▶ [Exercise description] In the entries below, replace "top-left" with "upper-left" and leave everything else unchanged.

**** Dataset rows ****

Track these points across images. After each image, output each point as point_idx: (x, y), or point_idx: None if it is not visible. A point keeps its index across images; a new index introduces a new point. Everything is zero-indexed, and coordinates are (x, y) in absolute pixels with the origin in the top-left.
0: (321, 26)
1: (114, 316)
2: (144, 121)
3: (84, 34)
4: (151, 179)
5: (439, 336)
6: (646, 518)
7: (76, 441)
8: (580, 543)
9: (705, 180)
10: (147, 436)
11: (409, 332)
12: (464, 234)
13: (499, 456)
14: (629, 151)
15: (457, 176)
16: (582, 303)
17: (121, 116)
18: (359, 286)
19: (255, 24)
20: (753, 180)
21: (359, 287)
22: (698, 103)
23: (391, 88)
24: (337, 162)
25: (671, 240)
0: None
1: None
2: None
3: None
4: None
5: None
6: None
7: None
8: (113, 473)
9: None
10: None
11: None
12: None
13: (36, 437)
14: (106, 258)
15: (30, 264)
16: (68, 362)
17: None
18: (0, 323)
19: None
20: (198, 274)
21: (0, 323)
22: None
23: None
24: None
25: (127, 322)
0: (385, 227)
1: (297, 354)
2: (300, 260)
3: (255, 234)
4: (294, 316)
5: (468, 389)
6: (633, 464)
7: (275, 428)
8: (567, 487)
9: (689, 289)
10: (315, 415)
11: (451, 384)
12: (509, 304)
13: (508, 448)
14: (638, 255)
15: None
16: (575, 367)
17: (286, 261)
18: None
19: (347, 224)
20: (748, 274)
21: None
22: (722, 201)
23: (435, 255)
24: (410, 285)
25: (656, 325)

****

▶ [Final answer]
Track these points across images. After each image, output each point as point_idx: (x, y), or point_idx: None if it is not visible. A point keeps its index across images; a new index introduces a new point. Everything is zero-indexed, and coordinates are (x, y) in absolute pixels with the origin in the upper-left.
0: (321, 26)
1: (114, 316)
2: (144, 121)
3: (84, 34)
4: (151, 179)
5: (439, 336)
6: (646, 518)
7: (76, 441)
8: (580, 543)
9: (705, 180)
10: (147, 436)
11: (409, 332)
12: (464, 234)
13: (499, 456)
14: (629, 151)
15: (457, 176)
16: (582, 303)
17: (121, 116)
18: (359, 286)
19: (255, 24)
20: (753, 180)
21: (359, 287)
22: (698, 103)
23: (391, 88)
24: (337, 162)
25: (671, 240)
0: None
1: None
2: None
3: None
4: None
5: None
6: None
7: None
8: (113, 473)
9: None
10: None
11: None
12: None
13: (36, 437)
14: (106, 258)
15: (30, 264)
16: (68, 362)
17: None
18: (0, 323)
19: None
20: (198, 274)
21: (0, 323)
22: None
23: None
24: None
25: (127, 322)
0: (385, 227)
1: (297, 354)
2: (300, 260)
3: (255, 234)
4: (294, 316)
5: (468, 389)
6: (633, 464)
7: (275, 428)
8: (567, 487)
9: (689, 289)
10: (315, 415)
11: (451, 384)
12: (509, 304)
13: (508, 448)
14: (638, 255)
15: None
16: (575, 367)
17: (286, 261)
18: None
19: (347, 224)
20: (748, 274)
21: None
22: (722, 201)
23: (435, 255)
24: (410, 285)
25: (656, 325)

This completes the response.